## REQUIRED WORK:
Find the string "elbow" in the records. Copy each line that has it.

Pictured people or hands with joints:
-- Opening Marker --
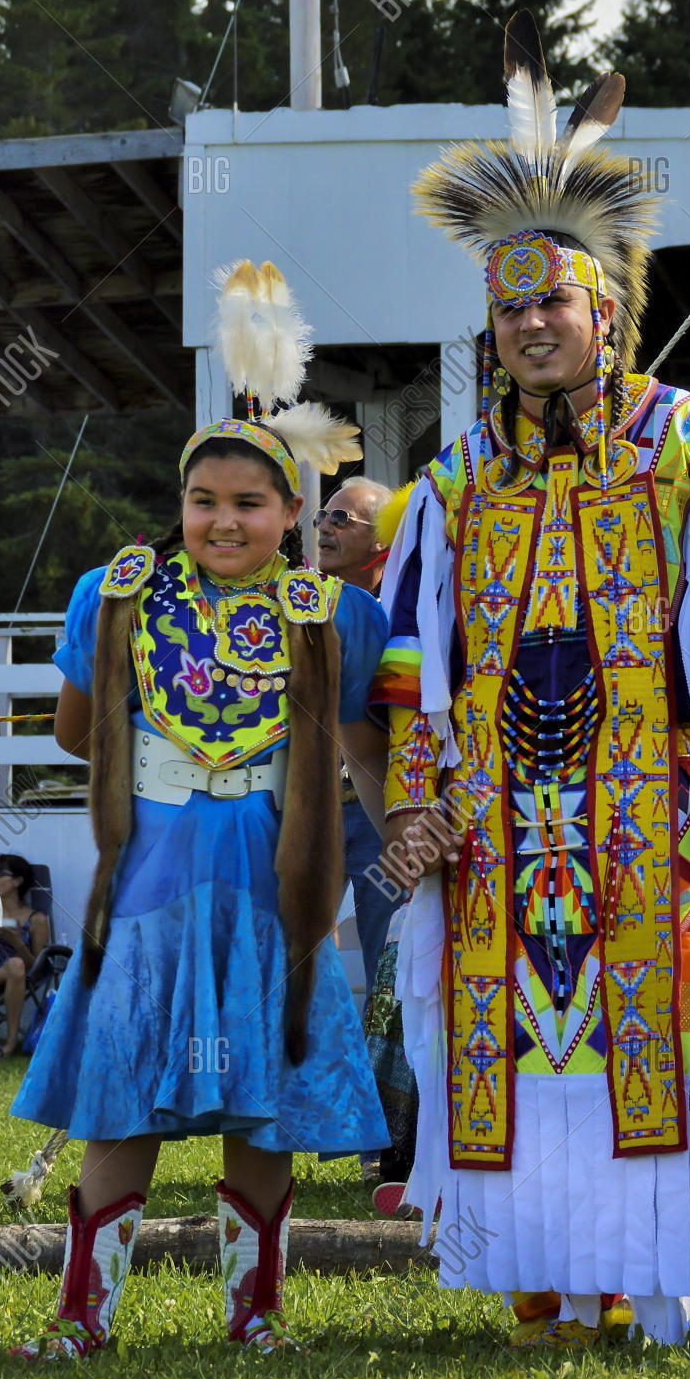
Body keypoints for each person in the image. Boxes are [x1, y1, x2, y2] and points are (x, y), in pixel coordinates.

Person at [373, 13, 690, 1349]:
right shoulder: (456, 484)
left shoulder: (689, 447)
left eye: (554, 302)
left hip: (660, 802)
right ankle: (554, 1285)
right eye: (509, 306)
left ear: (608, 310)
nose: (530, 323)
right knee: (525, 1055)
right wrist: (415, 806)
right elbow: (412, 669)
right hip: (500, 821)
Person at [9, 260, 391, 1360]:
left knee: (260, 1102)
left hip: (279, 881)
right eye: (203, 501)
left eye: (250, 504)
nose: (223, 522)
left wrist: (404, 832)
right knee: (121, 1099)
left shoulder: (338, 615)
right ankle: (83, 1318)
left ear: (293, 512)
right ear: (178, 503)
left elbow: (363, 747)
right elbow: (77, 735)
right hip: (152, 880)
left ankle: (256, 1315)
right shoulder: (115, 593)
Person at [315, 473, 411, 1193]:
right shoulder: (293, 609)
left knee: (391, 971)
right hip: (310, 810)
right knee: (298, 967)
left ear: (382, 542)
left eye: (344, 518)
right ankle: (312, 1121)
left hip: (381, 813)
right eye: (322, 514)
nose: (327, 525)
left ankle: (391, 1138)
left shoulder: (401, 615)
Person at [0, 853, 51, 1058]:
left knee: (17, 965)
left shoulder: (36, 919)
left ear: (18, 881)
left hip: (7, 973)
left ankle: (9, 1045)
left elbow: (36, 970)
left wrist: (17, 942)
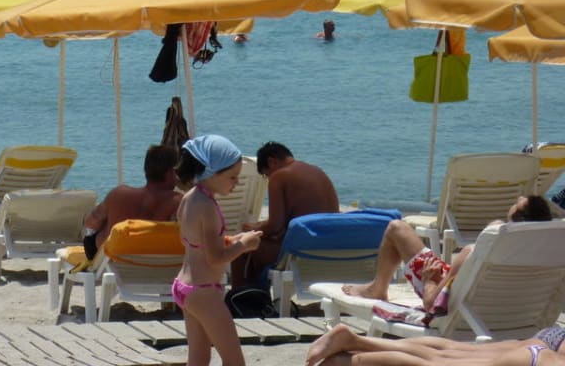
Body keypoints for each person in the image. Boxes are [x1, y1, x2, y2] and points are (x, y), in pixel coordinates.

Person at [341, 195, 552, 311]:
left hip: (452, 297)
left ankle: (377, 288)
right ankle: (377, 286)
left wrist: (429, 279)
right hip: (498, 306)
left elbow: (431, 304)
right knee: (400, 229)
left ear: (517, 218)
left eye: (517, 204)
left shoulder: (471, 253)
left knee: (396, 228)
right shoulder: (540, 259)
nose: (516, 199)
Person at [173, 134, 262, 366]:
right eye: (232, 177)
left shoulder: (189, 198)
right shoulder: (208, 207)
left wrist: (231, 239)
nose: (236, 183)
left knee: (199, 359)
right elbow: (214, 258)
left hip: (185, 287)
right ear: (212, 173)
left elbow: (197, 242)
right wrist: (244, 245)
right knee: (234, 361)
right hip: (204, 291)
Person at [231, 141, 339, 288]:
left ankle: (241, 301)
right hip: (330, 249)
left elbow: (275, 226)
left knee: (240, 245)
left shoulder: (280, 176)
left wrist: (251, 229)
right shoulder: (316, 171)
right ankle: (257, 298)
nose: (269, 179)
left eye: (266, 175)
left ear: (271, 161)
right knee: (260, 245)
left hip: (301, 254)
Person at [82, 144, 182, 258]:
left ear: (146, 169)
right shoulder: (178, 202)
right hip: (156, 261)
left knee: (100, 222)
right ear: (171, 172)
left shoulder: (119, 194)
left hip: (113, 261)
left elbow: (91, 223)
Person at [306, 322, 565, 366]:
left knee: (450, 352)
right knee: (438, 362)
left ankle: (354, 341)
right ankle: (347, 360)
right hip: (540, 359)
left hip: (551, 342)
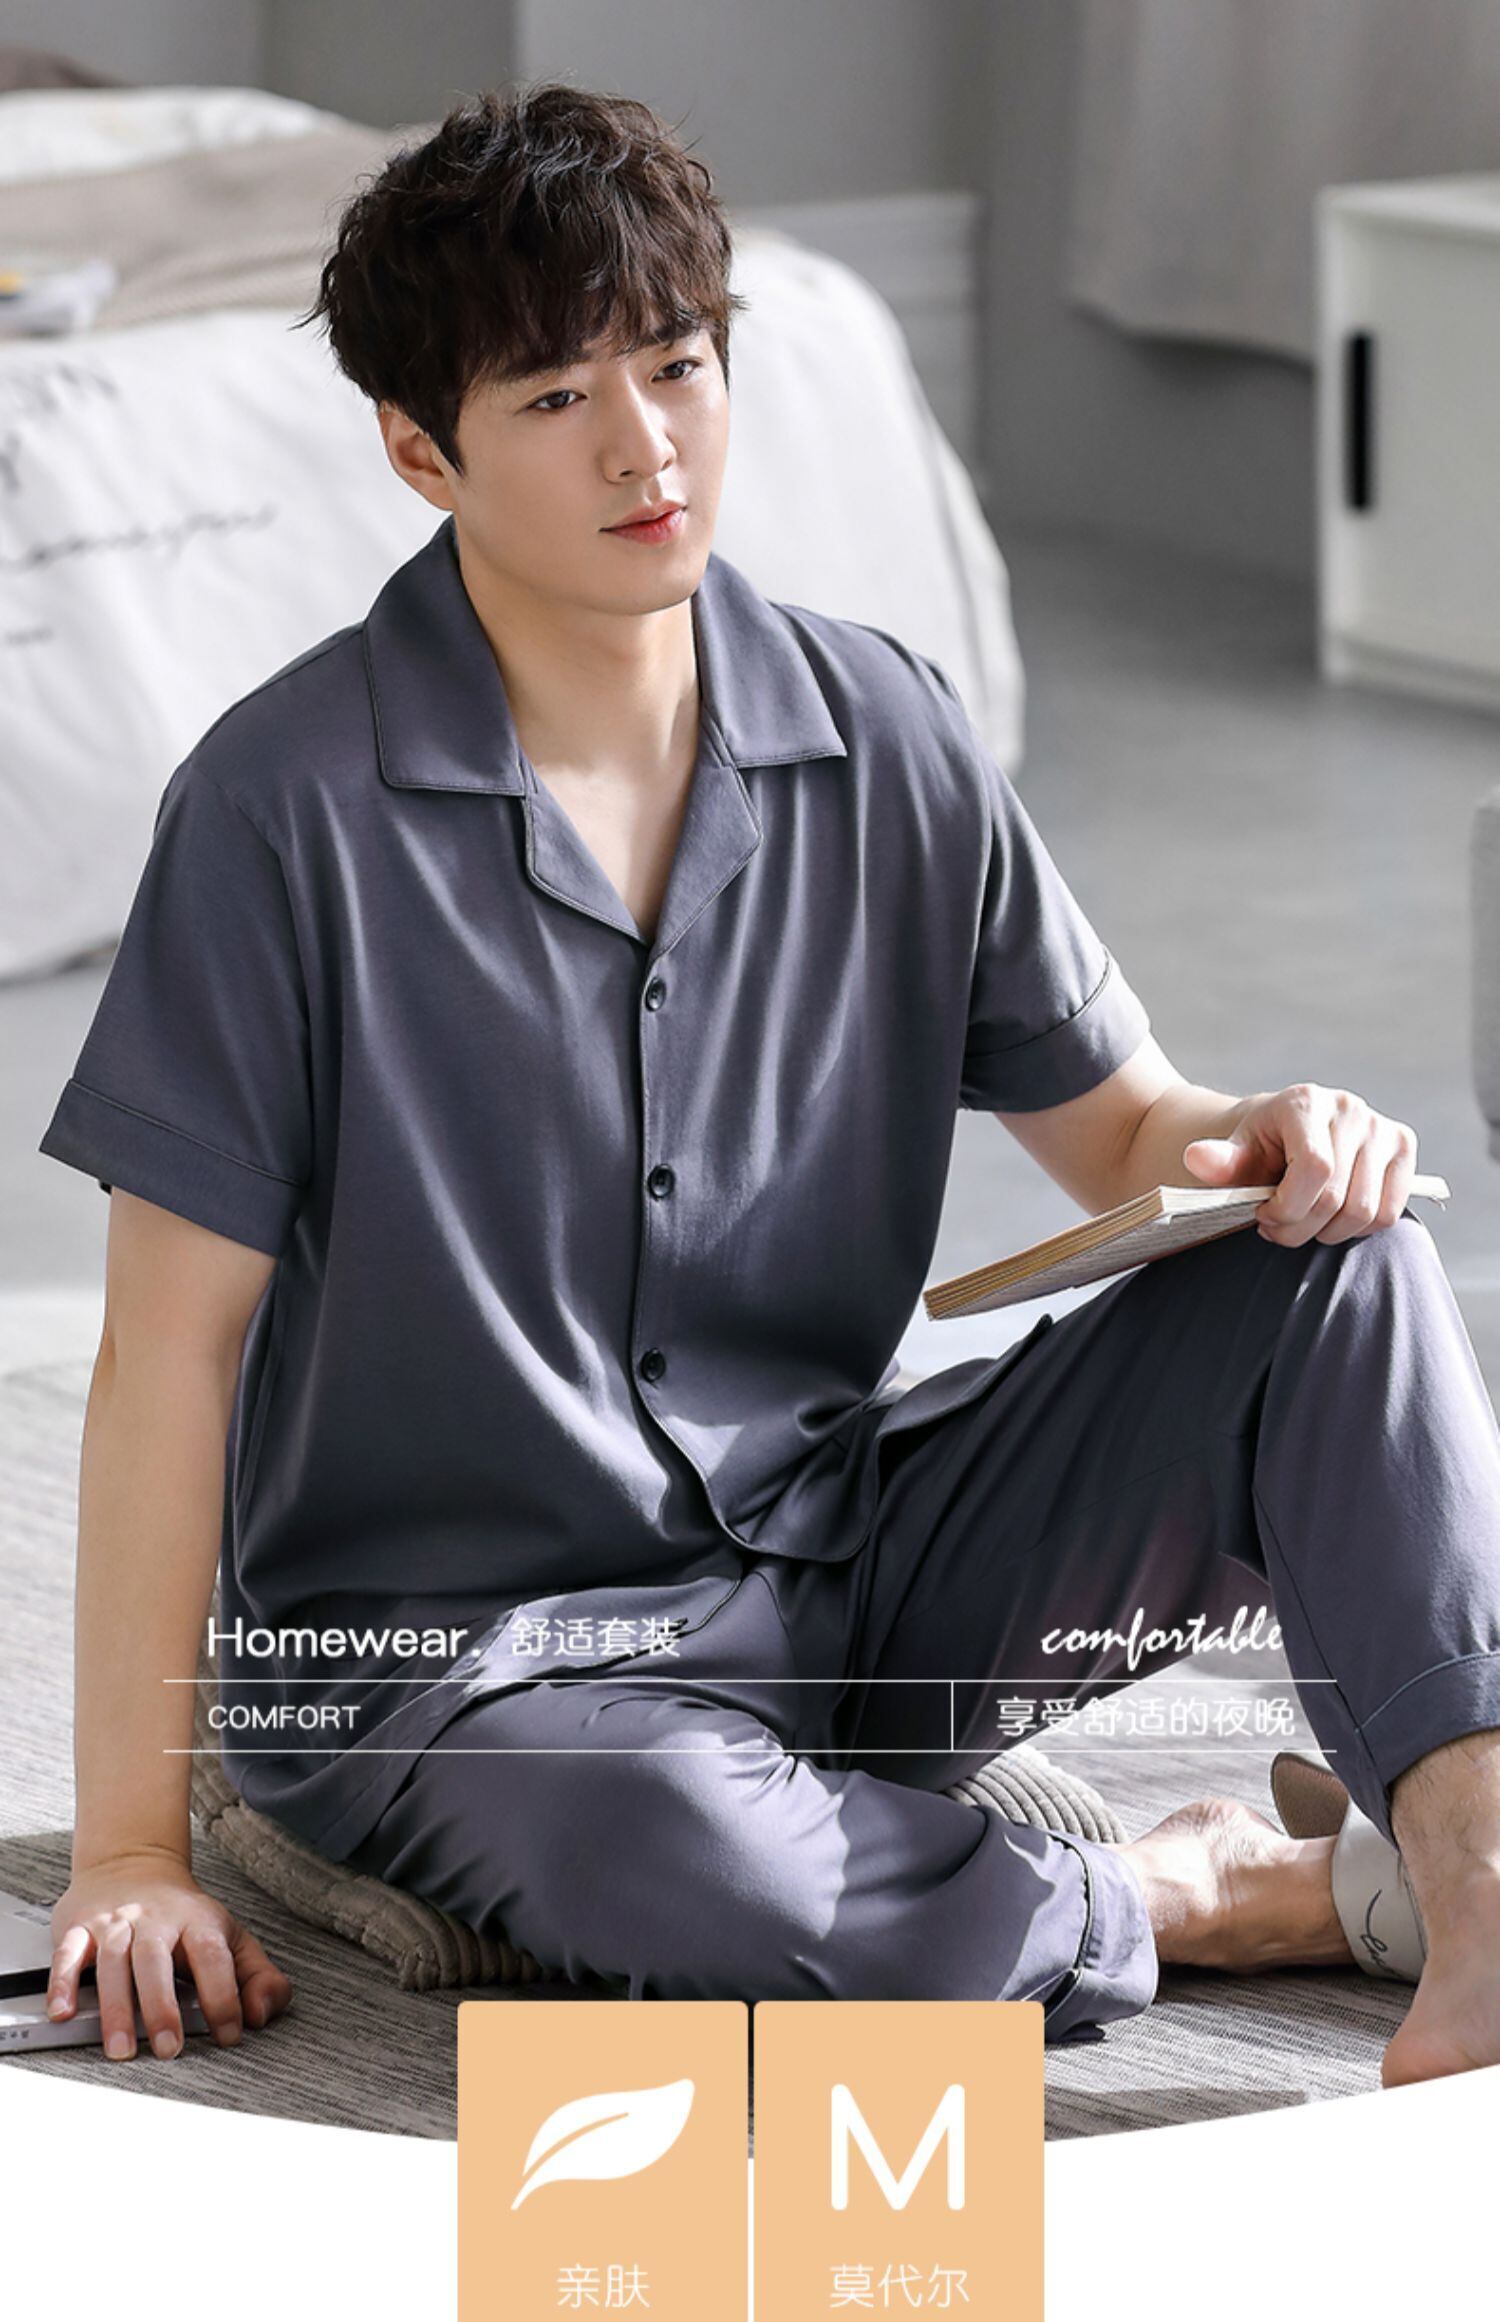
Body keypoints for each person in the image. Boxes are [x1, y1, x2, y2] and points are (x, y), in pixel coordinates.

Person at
-- Closing Marker --
## YOUR SOLUTION:
right elbow: (412, 669)
left elbow: (363, 747)
right elbow: (77, 735)
left elbow: (36, 970)
left elbow: (431, 304)
right elbow: (214, 258)
left elbow: (197, 242)
left elbow: (275, 226)
left elbow: (91, 223)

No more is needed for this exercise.